### Task statement
Turn the text lines from all the records below into a numbered list, skipping any blank lines. Leave the pictures out of your answer.

### The data
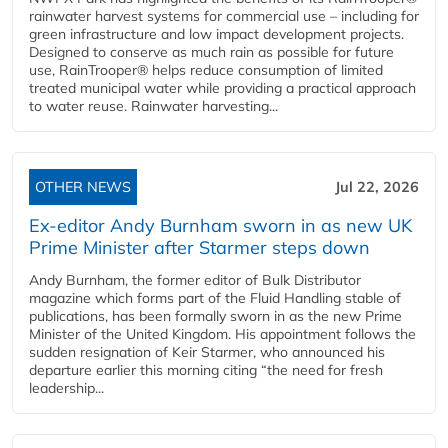
rainwater harvest systems for commercial use – including for
green infrastructure and low impact development projects.
Designed to conserve as much rain as possible for future
use, RainTrooper® helps reduce consumption of limited
treated municipal water while providing a practical approach
to water reuse. Rainwater harvesting...
OTHER NEWS
Jul 22, 2026
Ex-editor Andy Burnham sworn in as new UK
Prime Minister after Starmer steps down
Andy Burnham, the former editor of Bulk Distributor
magazine which forms part of the Fluid Handling stable of
publications, has been formally sworn in as the new Prime
Minister of the United Kingdom. His appointment follows the
sudden resignation of Keir Starmer, who announced his
departure earlier this morning citing “the need for fresh
leadership...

### Result of this exercise
1. rainwater harvest systems for commercial use – including for
2. green infrastructure and low impact development projects.
3. Designed to conserve as much rain as possible for future
4. use, RainTrooper® helps reduce consumption of limited
5. treated municipal water while providing a practical approach
6. to water reuse. Rainwater harvesting...
7. OTHER NEWS
8. Jul 22, 2026
9. Ex-editor Andy Burnham sworn in as new UK
10. Prime Minister after Starmer steps down
11. Andy Burnham, the former editor of Bulk Distributor
12. magazine which forms part of the Fluid Handling stable of
13. publications, has been formally sworn in as the new Prime
14. Minister of the United Kingdom. His appointment follows the
15. sudden resignation of Keir Starmer, who announced his
16. departure earlier this morning citing “the need for fresh
17. leadership...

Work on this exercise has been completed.